D’un, le rôle attribué à l’organisation internationale dans son propre processus de changement est contesté. D’un côté, la littérature sur la sociologie du changement dans les organisations internationales accorde des « capacités de manœuvres propres » à ces institutions, qui, à l’instar d’un organisme vivant, usent de stratégies d’adaptation et résilience pour assurer leur propre préservation (Louis & Maertens, 2014, p. 187). D’un autre, les héritiers du néolibéralisme institutionnel de Keohane affirment que ces institutions changent non pas parce qu’elles sont fortes et résilientes, mais parce qu’elles sont faibles et instrumentalisées par un ou plusieurs pays-Membres puissants qui ne voient finalement dans l’organisation internationale qu’un instrument pour imposer leurs propres intérêts au sein du global-politique.

Et l’on pourrait encore admettre une position intermédiaire, inspirée de l’étude des systèmes naturels, selon laquelle le changement serait le résultat agrégé – mais somme toute non-prémédité – de glissements incrémentaux à divers niveaux de la structure, ceux-ci en revanche portés par les intérêts hétéroclites des individus et pays-Membres.

Ce travail n’a pas pour ambition de prendre parti dans ce débat. En effet, notre problématique ne cherche pas à déterminer qui a la mainmise sur le processus de réforme de l’OMC. En réalité, nous ne nous intéressons pas tant à l’aboutissement du changement lui-même qu’à ses processus, ses dimensions, et c’est pourquoi le schéma les détaille davantage.

Ainsi, si la question du « nouveau mandat de l’OMC » est certainement passionnante, elle constitue une question de recherche en soi. Ici, nous nous contenterons de mieux concevoir les nouveaux processus plurilatéraux de l’Organisation sous l’angle du débat normatif autour de la notion de développement, dans un possible nouveau mandat.

Une autre raison pour cette prise de position se fonde sur ce que Michel Crozier nomme l’apprentissage institutionnel. Développons donc rapidement cette idée, en l’alignant avec d’autres notions évoquées précédemment. Selon Crozier, le concept d’apprentissage institutionnel désigne « les processus par lesquels les membres d’ensembles complexes parviennent à passer d’un système de jeux à régulation fruste à un système de jeux à régulation

56 plus élaborée, où la compétition est meilleure » (Crozier, 1967, p. 58). Sous cet angle, le

‘mobile’ du changement dans une organisation internationale, si l’on devait effectivement en trouver un, serait autoréférentiel et consisterait donc à simplement organiser et puis, réflexivement, mieux organiser, et ainsi de suite : toujours trouver de meilleures bases pour la coopération internationale, approfondir les processus d’institutionnalisation voire d’intégration économique.

| Travail demandé |
1/ D'après le texte sur le changement dans les organisations internationales, à quel auteur doit-on le concept d'apprentissage institutionnel ?
2/ Réécrivez le texte sur le changement dans les organisations internationales entre « Ce travail n’a » et « les détaille davantage. », inclus, en remplaçant « travail » par « mémoire ».
3/ Poursuivez le texte sur le changement dans les organisations internationales à la suite de sa dernière phrase.

| Données fournies |
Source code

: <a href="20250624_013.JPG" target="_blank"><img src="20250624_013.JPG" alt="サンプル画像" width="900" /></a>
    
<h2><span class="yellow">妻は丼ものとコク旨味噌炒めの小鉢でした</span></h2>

| Réponses par tâche |
1/ Michel Crozier.

2/
Ce mémoire n’a pas pour ambition de prendre parti dans ce débat. En effet, notre problématique ne cherche pas à déterminer qui a la mainmise sur le processus de réforme de l’OMC. En réalité, nous ne nous intéressons pas tant à l’aboutissement du changement lui-même qu’à ses processus, ses dimensions, et c’est pourquoi le schéma les détaille davantage.

3/
Cette notion de Crozier peut être appréhendée, plus généralement, à la lumière de l’idée, formulée par Bauman, que la « mondialisation » est l’essence-même de la « nouvelle mondialité de la condition humaine » (Bauman, 2001). Similairement, Beck voit dans ce qu’il nomme la « modernité réflexive » un effort continu d’adaptation et réadaptation dans la structure mondiale qui, en un sens, se confond finalement avec ses processus (Beck, 1994). Or tant cette « nouvelle mondialité » ’mondialisante’ de Bauman, que l’aspect réflexif et somme toute ‘tâtonnant’ de la modernité selon Beck, semblent trouver dans la notion d’apprentissage institutionnel de Crozier un versant organisationnel. Nous revenons ainsi à la conception dialectique du multilatéralisme évoquée dans les sections précédentes, inspiré de la dialectique de l’histoire selon Polanyi (1983). Soit ce double-processus « d’institutionnalisation et régulation de l’ordre établi » d’un côté, et « d’interaction et transformation de l’ordre établi » de l’autre (Cox, 1992, p. 163). Pour une institution comme l’OMC, l’apprentissage institutionnel incarne l’éthos même de la mondialisation des gouvernementalités au sein du global-politique.